EXERCISE GOAL: Every line below that has the string "elbow" needs to be copied.
=== Section Start ===
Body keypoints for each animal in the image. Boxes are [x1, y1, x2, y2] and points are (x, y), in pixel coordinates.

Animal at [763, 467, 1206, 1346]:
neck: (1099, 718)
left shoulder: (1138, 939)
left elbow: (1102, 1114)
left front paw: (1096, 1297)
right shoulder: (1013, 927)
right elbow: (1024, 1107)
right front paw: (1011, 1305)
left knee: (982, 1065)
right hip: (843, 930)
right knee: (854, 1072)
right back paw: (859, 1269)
=== Section End ===
=== Section Start ===
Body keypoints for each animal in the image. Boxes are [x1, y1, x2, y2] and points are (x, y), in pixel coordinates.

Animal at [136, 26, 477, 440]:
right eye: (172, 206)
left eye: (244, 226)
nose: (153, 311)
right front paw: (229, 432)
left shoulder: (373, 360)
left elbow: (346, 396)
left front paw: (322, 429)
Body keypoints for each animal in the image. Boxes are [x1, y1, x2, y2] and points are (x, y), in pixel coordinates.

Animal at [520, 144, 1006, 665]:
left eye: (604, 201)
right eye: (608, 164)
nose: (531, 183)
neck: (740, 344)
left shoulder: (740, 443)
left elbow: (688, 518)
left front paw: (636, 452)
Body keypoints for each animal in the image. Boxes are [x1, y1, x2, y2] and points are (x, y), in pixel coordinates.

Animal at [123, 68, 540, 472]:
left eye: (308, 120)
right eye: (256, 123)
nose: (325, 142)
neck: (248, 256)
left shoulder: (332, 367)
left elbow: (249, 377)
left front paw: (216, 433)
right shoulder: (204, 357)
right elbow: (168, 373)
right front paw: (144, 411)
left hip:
=== Section End ===
OUTPUT:
left elbow: (1102, 1114)
right elbow: (1024, 1107)
left elbow: (346, 396)
left elbow: (688, 518)
left elbow: (249, 377)
right elbow: (168, 373)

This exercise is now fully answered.